Of the countless musicians on YouTube, very few ever attract much of an audience. For a long time, Lizzy Grant found herself among that crowds of lookalikes and wannabes. Then she became Lana Del Rey and rocked the blogosphere with a grand total of two songs. When asked in her first on-screen interview after receiving a Q award why her song “Video Games” skyrocketed in popularity, she had no answer. But don’t worry Lizzy, here are eight reasons why people know who Lana Del Rey is:
When New York singer/songwriter Lizzy Grant decided to change her image and name, she candidly swiped the names of 1940s Hollywood actress Lana Turner and the ultra-’80s Ford Del Rey car (although admittedly not by a decision of her own). If she was still Lizzie Grant, people might have just continued to pass her off as just another singer/songwriter.

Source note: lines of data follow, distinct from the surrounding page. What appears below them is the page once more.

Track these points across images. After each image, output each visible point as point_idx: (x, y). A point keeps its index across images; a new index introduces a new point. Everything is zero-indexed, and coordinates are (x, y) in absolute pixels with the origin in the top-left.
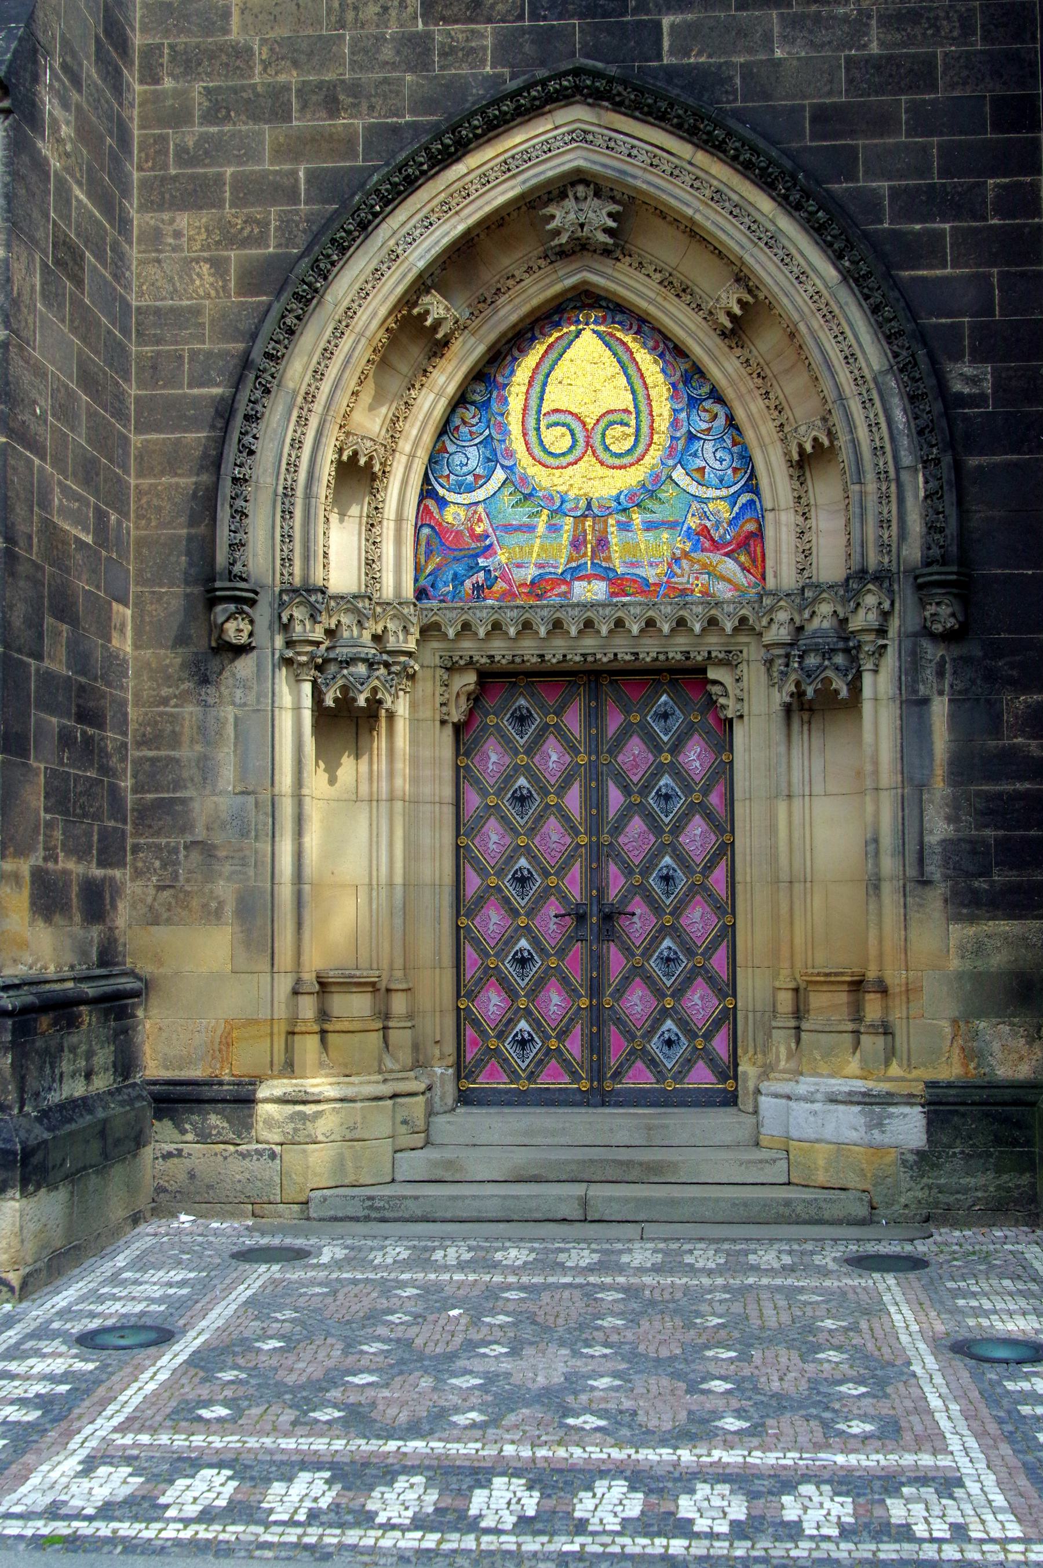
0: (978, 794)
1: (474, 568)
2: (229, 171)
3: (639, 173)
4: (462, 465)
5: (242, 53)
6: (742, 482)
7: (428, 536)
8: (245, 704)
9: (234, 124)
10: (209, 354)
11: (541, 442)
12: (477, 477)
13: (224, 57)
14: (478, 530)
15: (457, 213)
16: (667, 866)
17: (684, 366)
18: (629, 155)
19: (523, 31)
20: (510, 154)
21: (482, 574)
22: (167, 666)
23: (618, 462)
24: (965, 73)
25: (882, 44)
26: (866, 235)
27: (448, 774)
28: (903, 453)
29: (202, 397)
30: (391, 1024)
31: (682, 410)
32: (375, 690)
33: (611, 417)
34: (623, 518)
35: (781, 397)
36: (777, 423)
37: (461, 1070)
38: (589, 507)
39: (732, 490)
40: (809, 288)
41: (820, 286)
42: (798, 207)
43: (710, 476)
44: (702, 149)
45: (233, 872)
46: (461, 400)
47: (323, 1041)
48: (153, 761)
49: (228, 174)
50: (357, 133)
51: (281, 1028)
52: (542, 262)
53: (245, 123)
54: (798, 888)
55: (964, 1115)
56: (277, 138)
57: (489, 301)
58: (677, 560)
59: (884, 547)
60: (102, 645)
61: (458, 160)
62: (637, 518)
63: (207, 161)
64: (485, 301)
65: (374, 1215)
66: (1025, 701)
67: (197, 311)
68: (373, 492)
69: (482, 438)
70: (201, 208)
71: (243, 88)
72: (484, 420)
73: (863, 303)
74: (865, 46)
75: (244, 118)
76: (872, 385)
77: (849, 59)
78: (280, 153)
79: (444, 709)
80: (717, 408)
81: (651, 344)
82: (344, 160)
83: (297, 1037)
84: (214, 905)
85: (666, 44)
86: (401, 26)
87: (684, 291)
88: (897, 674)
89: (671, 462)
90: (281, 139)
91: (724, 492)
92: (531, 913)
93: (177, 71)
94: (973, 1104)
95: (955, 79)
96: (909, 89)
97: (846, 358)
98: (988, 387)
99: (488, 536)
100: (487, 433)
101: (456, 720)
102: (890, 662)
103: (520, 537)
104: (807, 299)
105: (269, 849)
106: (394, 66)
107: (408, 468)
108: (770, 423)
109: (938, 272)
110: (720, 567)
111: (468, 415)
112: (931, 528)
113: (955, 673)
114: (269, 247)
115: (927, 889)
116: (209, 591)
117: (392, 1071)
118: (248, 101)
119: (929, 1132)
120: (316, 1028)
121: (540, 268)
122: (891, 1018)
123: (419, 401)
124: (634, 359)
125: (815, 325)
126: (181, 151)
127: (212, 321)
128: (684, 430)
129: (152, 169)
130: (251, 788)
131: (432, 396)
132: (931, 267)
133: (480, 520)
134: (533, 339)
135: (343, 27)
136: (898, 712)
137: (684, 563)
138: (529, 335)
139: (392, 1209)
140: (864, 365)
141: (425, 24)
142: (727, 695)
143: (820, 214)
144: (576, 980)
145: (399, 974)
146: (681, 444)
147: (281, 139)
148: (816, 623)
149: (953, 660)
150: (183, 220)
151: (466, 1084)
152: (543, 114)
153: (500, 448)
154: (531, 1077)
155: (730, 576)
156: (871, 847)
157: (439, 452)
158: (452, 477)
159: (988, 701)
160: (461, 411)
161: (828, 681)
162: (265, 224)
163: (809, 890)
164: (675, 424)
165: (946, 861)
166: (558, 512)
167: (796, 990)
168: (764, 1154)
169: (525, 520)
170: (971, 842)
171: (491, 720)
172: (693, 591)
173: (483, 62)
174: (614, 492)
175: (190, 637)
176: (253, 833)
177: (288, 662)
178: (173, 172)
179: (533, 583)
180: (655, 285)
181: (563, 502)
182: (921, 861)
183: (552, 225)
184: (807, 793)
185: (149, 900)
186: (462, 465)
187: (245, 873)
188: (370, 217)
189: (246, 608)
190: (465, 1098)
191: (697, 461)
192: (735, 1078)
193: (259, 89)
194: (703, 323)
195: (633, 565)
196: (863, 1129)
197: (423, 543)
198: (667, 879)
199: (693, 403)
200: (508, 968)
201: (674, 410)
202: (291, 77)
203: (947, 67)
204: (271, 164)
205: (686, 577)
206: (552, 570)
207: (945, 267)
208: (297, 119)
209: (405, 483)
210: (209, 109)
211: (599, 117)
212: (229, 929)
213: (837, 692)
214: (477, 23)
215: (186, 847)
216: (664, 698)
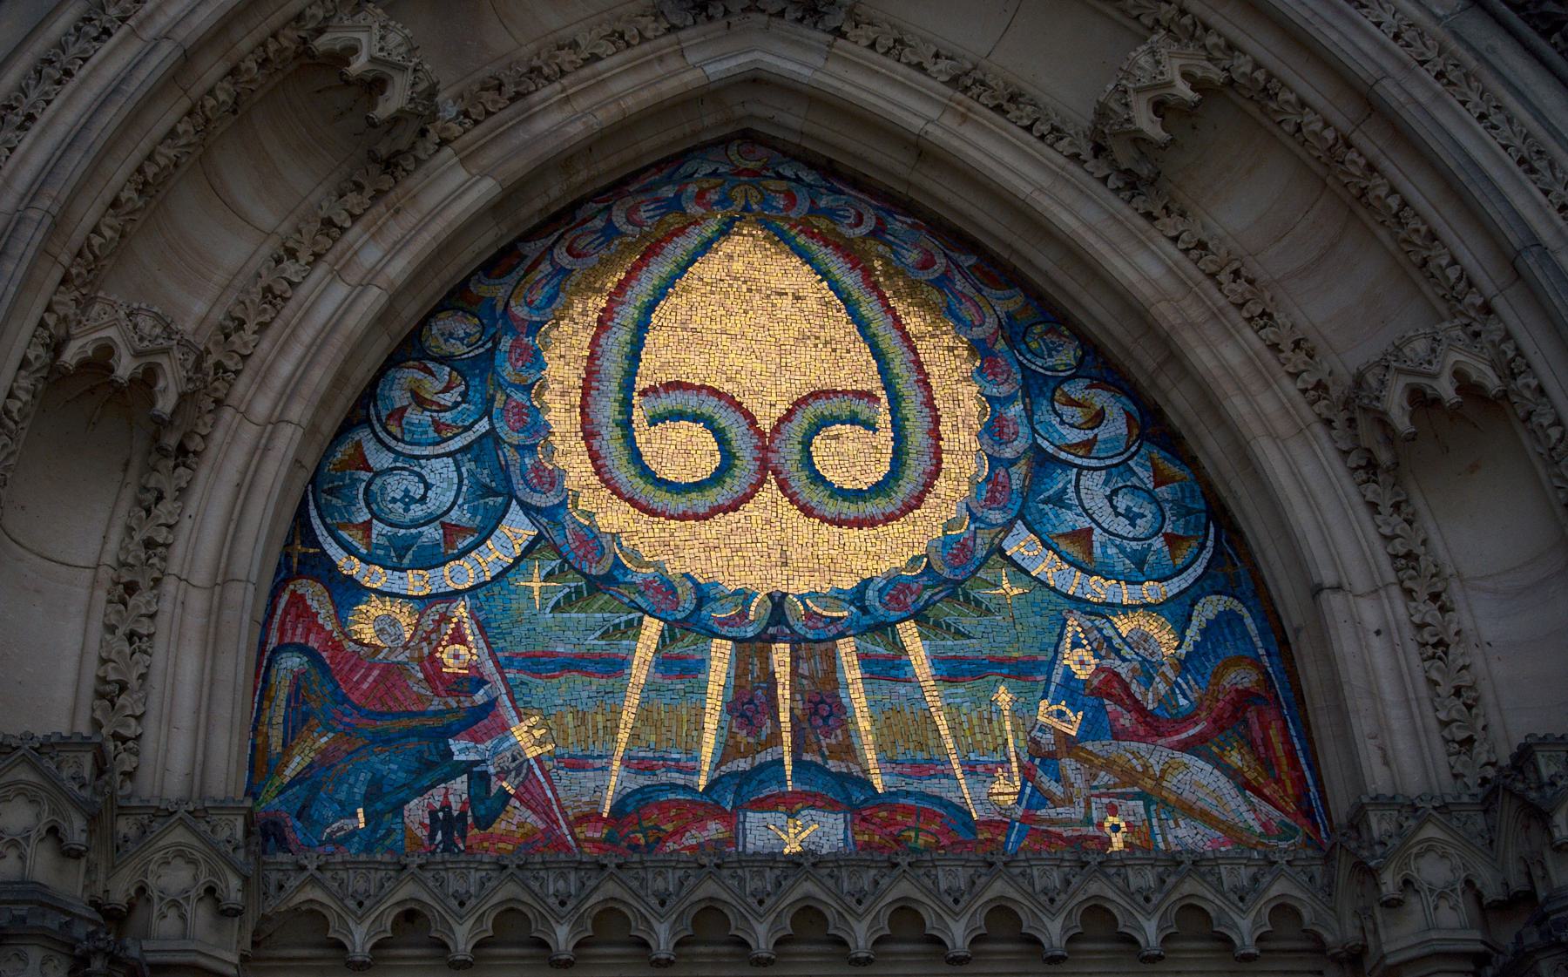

The creation of her moniker plays an important role in every part of Lana’s branding of style. She is 1940s meets the 1980s meets 2011 in every aspect of her music and identity. Her image strives for authenticity, but it’s also what makes people suspicious.
Even if you’re a big fan of the music itself, you’d be a fool to think that Lana Del Rey’s vintage fashion sense isn’t a big part of why she blew up. Need evidence? Just read this MTV article about why “Singer Lana Del Rey’s Vintage Style Is So Gangster Nancy Sinatra”.
In the video for her song “Video Games,” there are constant shots of Grant looking into the lens of what is clearly a webcam and lip-syncing; something you wouldn’t be surprised to find on YouTube in the first place. She’s both the next big thing and the girl next door.
Lana Del Rey’s amateur filmmaking skills (including the webcam shots mentioned above) are clearly not the creation of a big studio. They’re charming in the same way your childhood videos are charming. Her actual participation in the music-making process itself has become a little foggy, but in one interview she called herself “a writer first and a singer second.” This isn’t stuff isn’t the self-produced, self-recorded bedroom pop she wants it to be, but she’s also not Britney Spears.
Enough about style and branding, what about the music itself? Lana’s voice is probably the first thing most people noticed about her music and is really what makes the songs what they are. In a world where soulful voices in pop music are mostly of the Adelle and Florence Welch type, Lana Del Rey’s deep alto is a breathe of fresh air.
Although her music is being given the unfortunate label “Hollywood Sadcore,” the two official songs, “Video Games” and “Blue Jeans,” are catchy, darkly cinematic and wonderfully written, soaking in their own self-gratifying tragedy. When asked how she’d describe her music, she said this: “Think Nina Simone singing a Cat Power song over Lil Wayne’s track. It’s Sick.” Although we fear “Video Games” and “Blue Jeans” might be the best of what Lana Del Rey has to offer, the truth is we haven’t heard enough to make a good call.
The caps-addicted Twitter account, the award-show appearances, the outrageous ego-driven statements. If there’s one thing we learned from Kanye West, it’s that indie culture loves controversy and the caricature of celebrity as much as anyone else. Whether you think she’s a manufactured fraud or the next indie soul queen, ultimately Lizzy Grant owes the controversy over her name, background, and lip injections for putting up the name of Lana Del Rey in lights.